There is one span to output from the data below: the lines starting at the line with "20: (100, 12, 0.48)" and ending at the line with "35: (166, 311, 0.29)". Output it exactly, ends included, nothing more.

Collected data:
════════════════════
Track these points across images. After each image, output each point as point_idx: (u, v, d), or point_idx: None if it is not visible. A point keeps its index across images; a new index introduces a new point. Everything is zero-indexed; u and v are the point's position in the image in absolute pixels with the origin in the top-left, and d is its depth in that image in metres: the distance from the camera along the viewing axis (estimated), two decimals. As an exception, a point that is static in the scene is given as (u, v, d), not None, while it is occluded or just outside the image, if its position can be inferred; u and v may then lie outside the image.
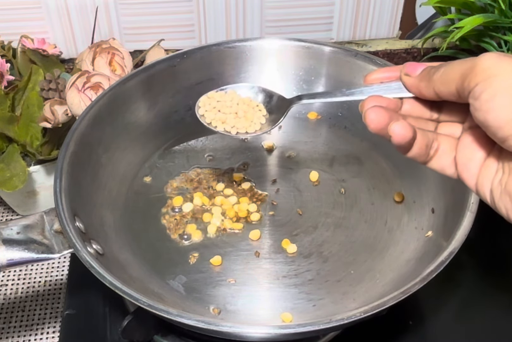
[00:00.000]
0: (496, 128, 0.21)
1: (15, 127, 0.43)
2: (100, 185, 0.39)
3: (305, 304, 0.36)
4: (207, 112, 0.34)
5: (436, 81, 0.23)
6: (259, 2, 0.50)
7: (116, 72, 0.44)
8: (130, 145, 0.43)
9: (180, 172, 0.44)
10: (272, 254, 0.39)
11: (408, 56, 0.55)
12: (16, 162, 0.41)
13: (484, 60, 0.21)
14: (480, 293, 0.41)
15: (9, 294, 0.43)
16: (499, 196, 0.22)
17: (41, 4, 0.47)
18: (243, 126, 0.33)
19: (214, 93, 0.34)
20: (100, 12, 0.48)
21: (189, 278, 0.37)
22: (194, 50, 0.44)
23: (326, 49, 0.45)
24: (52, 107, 0.40)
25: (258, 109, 0.33)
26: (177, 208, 0.41)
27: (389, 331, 0.38)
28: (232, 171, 0.44)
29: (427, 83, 0.24)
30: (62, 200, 0.34)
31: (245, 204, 0.41)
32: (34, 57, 0.45)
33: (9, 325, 0.41)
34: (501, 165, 0.23)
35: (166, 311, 0.29)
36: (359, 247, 0.39)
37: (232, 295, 0.36)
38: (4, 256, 0.31)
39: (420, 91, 0.24)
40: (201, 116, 0.34)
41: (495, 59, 0.21)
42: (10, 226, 0.32)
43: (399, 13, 0.52)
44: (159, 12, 0.50)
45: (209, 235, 0.39)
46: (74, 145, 0.37)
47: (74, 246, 0.32)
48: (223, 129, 0.33)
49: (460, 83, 0.22)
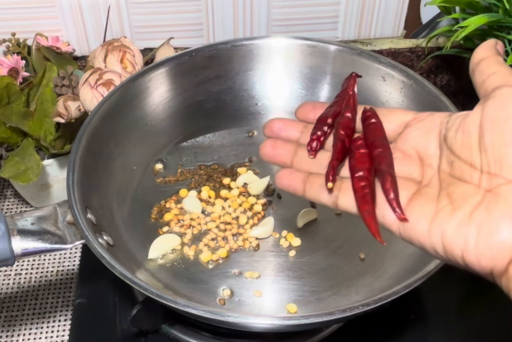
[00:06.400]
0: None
1: (30, 122, 0.43)
2: (111, 178, 0.40)
3: (309, 297, 0.36)
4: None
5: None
6: (266, 2, 0.50)
7: (127, 69, 0.45)
8: (140, 140, 0.43)
9: (188, 167, 0.45)
10: (277, 247, 0.39)
11: (412, 55, 0.55)
12: (31, 156, 0.42)
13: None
14: (481, 288, 0.41)
15: (22, 283, 0.44)
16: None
17: (55, 3, 0.48)
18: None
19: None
20: (112, 11, 0.49)
21: (196, 270, 0.38)
22: (202, 48, 0.45)
23: (331, 48, 0.45)
24: (65, 103, 0.41)
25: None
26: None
27: (391, 325, 0.39)
28: (238, 166, 0.45)
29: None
30: (75, 193, 0.34)
31: (251, 197, 0.42)
32: (48, 55, 0.46)
33: (22, 312, 0.42)
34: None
35: (174, 301, 0.30)
36: (362, 241, 0.39)
37: (237, 287, 0.37)
38: (19, 246, 0.32)
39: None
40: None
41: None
42: (25, 217, 0.33)
43: (404, 13, 0.53)
44: (169, 11, 0.50)
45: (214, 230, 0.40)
46: (86, 140, 0.38)
47: (85, 237, 0.32)
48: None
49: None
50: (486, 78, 0.22)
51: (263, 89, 0.47)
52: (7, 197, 0.51)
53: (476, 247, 0.20)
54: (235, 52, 0.45)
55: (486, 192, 0.21)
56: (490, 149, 0.21)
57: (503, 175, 0.20)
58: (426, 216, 0.22)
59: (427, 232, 0.21)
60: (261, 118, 0.47)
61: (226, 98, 0.47)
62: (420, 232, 0.22)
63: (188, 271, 0.38)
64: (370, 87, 0.44)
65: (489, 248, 0.20)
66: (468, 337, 0.39)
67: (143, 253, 0.38)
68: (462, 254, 0.21)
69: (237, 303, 0.36)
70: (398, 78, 0.43)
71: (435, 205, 0.22)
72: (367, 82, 0.44)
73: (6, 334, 0.41)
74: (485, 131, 0.21)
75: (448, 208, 0.21)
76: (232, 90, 0.47)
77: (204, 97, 0.46)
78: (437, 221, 0.21)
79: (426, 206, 0.22)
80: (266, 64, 0.46)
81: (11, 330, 0.41)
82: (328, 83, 0.46)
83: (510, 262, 0.20)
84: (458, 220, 0.21)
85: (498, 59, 0.23)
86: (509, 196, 0.20)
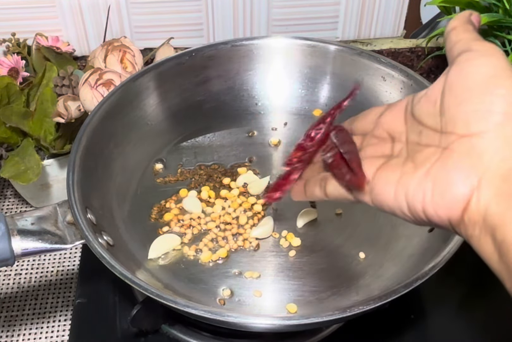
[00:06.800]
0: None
1: (30, 122, 0.43)
2: (111, 178, 0.40)
3: (309, 297, 0.36)
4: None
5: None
6: (266, 2, 0.50)
7: (127, 69, 0.45)
8: (140, 140, 0.43)
9: (188, 167, 0.45)
10: (276, 247, 0.39)
11: (412, 55, 0.55)
12: (31, 156, 0.42)
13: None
14: (481, 288, 0.41)
15: (22, 283, 0.44)
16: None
17: (55, 3, 0.48)
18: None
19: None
20: (112, 11, 0.49)
21: (196, 270, 0.38)
22: (202, 48, 0.45)
23: (331, 48, 0.45)
24: (65, 103, 0.41)
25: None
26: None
27: (391, 324, 0.39)
28: (238, 166, 0.45)
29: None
30: (75, 193, 0.34)
31: (251, 197, 0.42)
32: (48, 55, 0.46)
33: (22, 312, 0.42)
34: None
35: (174, 301, 0.30)
36: (362, 241, 0.39)
37: (237, 287, 0.37)
38: (19, 246, 0.32)
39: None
40: None
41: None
42: (25, 217, 0.33)
43: (404, 13, 0.53)
44: (169, 11, 0.50)
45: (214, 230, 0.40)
46: (86, 140, 0.38)
47: (85, 237, 0.32)
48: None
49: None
50: (452, 46, 0.24)
51: (263, 89, 0.47)
52: (7, 197, 0.51)
53: (432, 199, 0.22)
54: (235, 52, 0.45)
55: (443, 149, 0.22)
56: (447, 111, 0.22)
57: (456, 131, 0.22)
58: (392, 180, 0.23)
59: (393, 195, 0.23)
60: (261, 118, 0.47)
61: (226, 98, 0.47)
62: (388, 196, 0.23)
63: (188, 271, 0.38)
64: (370, 87, 0.45)
65: (444, 198, 0.21)
66: (468, 337, 0.39)
67: (143, 253, 0.38)
68: (422, 207, 0.22)
69: (237, 303, 0.36)
70: (398, 78, 0.43)
71: (400, 170, 0.23)
72: (367, 82, 0.44)
73: (6, 334, 0.41)
74: (445, 94, 0.23)
75: (411, 170, 0.23)
76: (232, 90, 0.47)
77: (204, 97, 0.47)
78: (401, 183, 0.23)
79: (392, 172, 0.24)
80: (266, 64, 0.46)
81: (11, 330, 0.41)
82: (328, 83, 0.46)
83: (464, 211, 0.21)
84: (418, 178, 0.22)
85: (466, 28, 0.24)
86: (460, 149, 0.22)
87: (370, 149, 0.26)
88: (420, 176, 0.22)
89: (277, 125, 0.47)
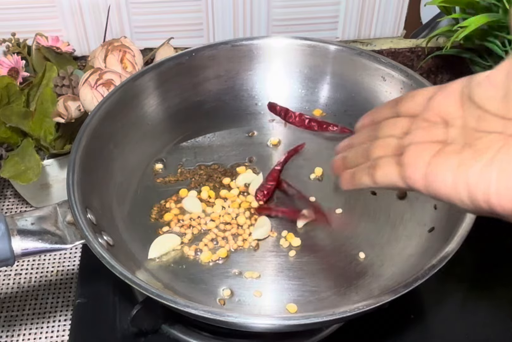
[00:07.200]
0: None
1: (30, 122, 0.43)
2: (111, 178, 0.40)
3: (309, 297, 0.36)
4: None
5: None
6: (266, 2, 0.50)
7: (127, 69, 0.45)
8: (140, 140, 0.43)
9: (188, 167, 0.45)
10: (276, 247, 0.39)
11: (412, 55, 0.55)
12: (31, 156, 0.42)
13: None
14: (481, 288, 0.41)
15: (22, 283, 0.44)
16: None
17: (55, 3, 0.48)
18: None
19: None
20: (112, 11, 0.49)
21: (196, 270, 0.38)
22: (202, 48, 0.45)
23: (331, 48, 0.45)
24: (65, 103, 0.41)
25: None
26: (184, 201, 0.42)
27: (391, 324, 0.39)
28: (238, 166, 0.45)
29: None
30: (75, 193, 0.34)
31: (251, 197, 0.42)
32: (48, 55, 0.46)
33: (22, 312, 0.42)
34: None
35: (174, 301, 0.30)
36: (362, 241, 0.39)
37: (237, 287, 0.37)
38: (19, 246, 0.32)
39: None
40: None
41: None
42: (25, 217, 0.33)
43: (404, 13, 0.53)
44: (169, 11, 0.50)
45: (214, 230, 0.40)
46: (86, 140, 0.38)
47: (85, 237, 0.32)
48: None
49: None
50: None
51: (263, 89, 0.47)
52: (7, 197, 0.51)
53: (497, 189, 0.21)
54: (235, 52, 0.46)
55: (508, 136, 0.21)
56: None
57: None
58: (450, 168, 0.22)
59: (452, 183, 0.22)
60: (261, 118, 0.47)
61: (226, 98, 0.47)
62: (446, 184, 0.22)
63: (188, 271, 0.38)
64: (370, 87, 0.45)
65: (510, 189, 0.20)
66: (468, 337, 0.39)
67: (143, 253, 0.38)
68: (485, 197, 0.21)
69: (237, 303, 0.36)
70: (398, 78, 0.43)
71: (458, 157, 0.22)
72: (367, 82, 0.44)
73: (6, 334, 0.41)
74: (510, 79, 0.21)
75: (471, 157, 0.22)
76: (232, 90, 0.47)
77: (204, 97, 0.47)
78: (461, 170, 0.22)
79: (449, 159, 0.23)
80: (266, 64, 0.46)
81: (11, 330, 0.41)
82: (328, 83, 0.47)
83: None
84: (481, 165, 0.21)
85: None
86: None
87: (420, 133, 0.25)
88: (482, 164, 0.21)
89: (277, 125, 0.47)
════════════════════
(Problem solution)
20: (100, 12, 0.48)
21: (189, 278, 0.37)
22: (194, 50, 0.44)
23: (326, 49, 0.45)
24: (52, 107, 0.40)
25: (258, 109, 0.33)
26: (177, 208, 0.41)
27: (389, 331, 0.38)
28: (232, 171, 0.44)
29: (427, 83, 0.24)
30: (62, 200, 0.34)
31: (245, 204, 0.41)
32: (34, 57, 0.45)
33: (9, 325, 0.41)
34: (501, 165, 0.23)
35: (166, 311, 0.29)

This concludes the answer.